St. Paul’s order will expire in 40 days, at which point Carter said the city will re-evaluate. Frey didn’t specify an end date but said he expects the requirements to be temporary.
Frey said Minneapolis’ regulation will be enforced mostly based on complaints to the city’s 311 system. Violations could result in warning letters, administrative citations, civil penalties or misdemeanor prosecution, but officials stressed that their focus will be to educate and work with businesses.
Both mayors made a plug for their cities’ restaurants, which they acknowledged have suffered some of the hardest economic hits from the pandemic. Industry groups representing restaurants and bars, including Hospitality Minnesota and the Minnesota Licensed Beverage Association, issued statements opposing the mayors’ decisions, saying they are an added hardship for already struggling businesses.
“Once again, the burden is being placed on businesses to enforce this additional mandate, putting them at a further competitive disadvantage and in a difficult position with the public and their frontline workers,” Liz Rammer, president and CEO of Hospitality Minnesota, wrote.

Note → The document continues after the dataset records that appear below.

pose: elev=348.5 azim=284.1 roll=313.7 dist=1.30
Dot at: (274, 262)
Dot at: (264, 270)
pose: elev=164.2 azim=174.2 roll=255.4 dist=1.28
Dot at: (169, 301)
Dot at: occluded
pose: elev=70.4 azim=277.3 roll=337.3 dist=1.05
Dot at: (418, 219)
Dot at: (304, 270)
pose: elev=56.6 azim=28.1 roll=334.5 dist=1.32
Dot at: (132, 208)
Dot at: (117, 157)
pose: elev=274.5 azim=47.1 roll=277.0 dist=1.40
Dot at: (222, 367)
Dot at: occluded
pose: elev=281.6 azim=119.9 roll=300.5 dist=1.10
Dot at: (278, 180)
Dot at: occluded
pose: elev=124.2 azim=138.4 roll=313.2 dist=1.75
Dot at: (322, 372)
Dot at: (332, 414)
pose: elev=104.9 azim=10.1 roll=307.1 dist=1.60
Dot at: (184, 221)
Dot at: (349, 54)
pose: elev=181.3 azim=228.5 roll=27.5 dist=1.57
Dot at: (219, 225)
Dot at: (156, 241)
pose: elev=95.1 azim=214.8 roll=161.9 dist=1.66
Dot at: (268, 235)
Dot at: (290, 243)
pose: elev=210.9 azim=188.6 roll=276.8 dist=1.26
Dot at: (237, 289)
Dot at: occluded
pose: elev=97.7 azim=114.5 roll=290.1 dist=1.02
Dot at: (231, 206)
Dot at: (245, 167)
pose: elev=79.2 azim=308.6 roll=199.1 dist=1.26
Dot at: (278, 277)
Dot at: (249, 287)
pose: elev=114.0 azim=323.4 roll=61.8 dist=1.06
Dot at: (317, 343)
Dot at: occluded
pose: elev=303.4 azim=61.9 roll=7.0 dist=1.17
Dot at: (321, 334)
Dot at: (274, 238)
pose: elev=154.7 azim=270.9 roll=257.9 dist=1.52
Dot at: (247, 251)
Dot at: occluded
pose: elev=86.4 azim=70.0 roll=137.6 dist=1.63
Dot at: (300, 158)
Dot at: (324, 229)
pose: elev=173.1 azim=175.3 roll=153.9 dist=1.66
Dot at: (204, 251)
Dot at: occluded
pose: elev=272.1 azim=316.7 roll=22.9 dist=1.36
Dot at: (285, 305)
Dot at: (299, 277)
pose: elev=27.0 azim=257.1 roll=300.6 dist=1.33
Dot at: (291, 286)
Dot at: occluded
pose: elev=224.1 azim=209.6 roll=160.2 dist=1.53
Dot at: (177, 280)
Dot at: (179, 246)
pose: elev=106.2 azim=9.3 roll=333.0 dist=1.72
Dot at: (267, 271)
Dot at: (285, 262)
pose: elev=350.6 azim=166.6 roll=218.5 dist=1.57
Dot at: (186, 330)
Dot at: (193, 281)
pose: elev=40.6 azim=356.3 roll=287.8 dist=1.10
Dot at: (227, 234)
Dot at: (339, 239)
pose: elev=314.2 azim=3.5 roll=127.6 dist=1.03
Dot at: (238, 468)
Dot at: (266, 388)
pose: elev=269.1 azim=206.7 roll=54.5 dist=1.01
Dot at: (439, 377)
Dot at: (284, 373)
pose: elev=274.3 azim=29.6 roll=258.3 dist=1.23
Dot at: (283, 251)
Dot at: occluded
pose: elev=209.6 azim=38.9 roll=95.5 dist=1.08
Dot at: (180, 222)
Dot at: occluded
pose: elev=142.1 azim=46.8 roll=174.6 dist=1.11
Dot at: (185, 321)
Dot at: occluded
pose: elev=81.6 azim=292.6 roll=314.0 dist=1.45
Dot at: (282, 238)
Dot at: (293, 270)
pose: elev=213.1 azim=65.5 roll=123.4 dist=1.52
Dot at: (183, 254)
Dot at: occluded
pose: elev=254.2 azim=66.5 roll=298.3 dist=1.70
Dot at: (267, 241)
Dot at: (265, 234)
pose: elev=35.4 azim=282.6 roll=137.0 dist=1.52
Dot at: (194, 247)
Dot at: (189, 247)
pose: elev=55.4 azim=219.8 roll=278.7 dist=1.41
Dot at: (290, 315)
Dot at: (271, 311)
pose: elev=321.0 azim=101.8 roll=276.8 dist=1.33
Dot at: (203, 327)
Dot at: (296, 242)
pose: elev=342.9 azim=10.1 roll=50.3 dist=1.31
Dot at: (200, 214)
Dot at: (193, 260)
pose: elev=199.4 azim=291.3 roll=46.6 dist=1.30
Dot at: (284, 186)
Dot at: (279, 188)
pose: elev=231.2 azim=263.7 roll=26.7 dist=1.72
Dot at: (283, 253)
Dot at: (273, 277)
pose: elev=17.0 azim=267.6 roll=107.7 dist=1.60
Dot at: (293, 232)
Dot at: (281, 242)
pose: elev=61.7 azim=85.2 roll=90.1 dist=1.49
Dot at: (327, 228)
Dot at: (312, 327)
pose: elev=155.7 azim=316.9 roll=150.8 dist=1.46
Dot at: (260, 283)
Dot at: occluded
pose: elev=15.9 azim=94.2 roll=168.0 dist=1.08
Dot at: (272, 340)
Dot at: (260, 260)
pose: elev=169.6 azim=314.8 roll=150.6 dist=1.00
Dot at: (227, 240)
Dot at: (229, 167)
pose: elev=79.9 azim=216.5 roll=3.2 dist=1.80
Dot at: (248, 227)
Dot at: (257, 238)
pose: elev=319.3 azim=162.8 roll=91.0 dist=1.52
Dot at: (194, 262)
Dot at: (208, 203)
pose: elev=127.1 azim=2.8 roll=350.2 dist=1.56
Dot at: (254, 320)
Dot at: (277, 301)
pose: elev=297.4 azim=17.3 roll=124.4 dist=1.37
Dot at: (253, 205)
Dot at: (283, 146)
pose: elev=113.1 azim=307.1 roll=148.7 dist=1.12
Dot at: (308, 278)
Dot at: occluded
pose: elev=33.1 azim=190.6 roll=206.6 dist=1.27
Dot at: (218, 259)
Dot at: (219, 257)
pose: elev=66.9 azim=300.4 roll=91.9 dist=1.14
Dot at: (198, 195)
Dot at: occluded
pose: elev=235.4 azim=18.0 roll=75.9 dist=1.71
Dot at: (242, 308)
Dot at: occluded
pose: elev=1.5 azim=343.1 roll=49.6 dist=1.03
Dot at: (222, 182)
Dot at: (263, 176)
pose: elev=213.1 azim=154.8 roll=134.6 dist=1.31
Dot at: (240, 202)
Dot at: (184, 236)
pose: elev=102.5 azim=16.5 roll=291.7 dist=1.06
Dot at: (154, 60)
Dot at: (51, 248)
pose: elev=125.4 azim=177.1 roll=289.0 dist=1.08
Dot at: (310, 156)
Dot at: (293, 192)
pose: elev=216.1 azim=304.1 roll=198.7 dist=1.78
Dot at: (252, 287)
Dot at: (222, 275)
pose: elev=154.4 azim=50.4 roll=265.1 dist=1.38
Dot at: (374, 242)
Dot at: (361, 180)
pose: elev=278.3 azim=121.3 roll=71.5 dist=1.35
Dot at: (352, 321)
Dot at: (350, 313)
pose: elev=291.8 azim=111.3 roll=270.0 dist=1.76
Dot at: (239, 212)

At the Nicollet Diner in Minneapolis, owner Sam Turner recently closed indoor dining and temporarily switched to offering only delivery and pickup after several staff members tested positive for COVID-19. The government mandate “just makes it a lot easier for us,” he said. “You don’t have to look like the bad guy.”
But Abdishakur Elmi, owner of Hamdi restaurant in Minneapolis, said while he believes a vaccine mandate is important from a public health perspective, he also recognizes that many of his customers are wary.
“This is very hard,” he said. “It will discourage people from coming to our restaurant.”
Staff writer Nicole Norfleet contributed to this report.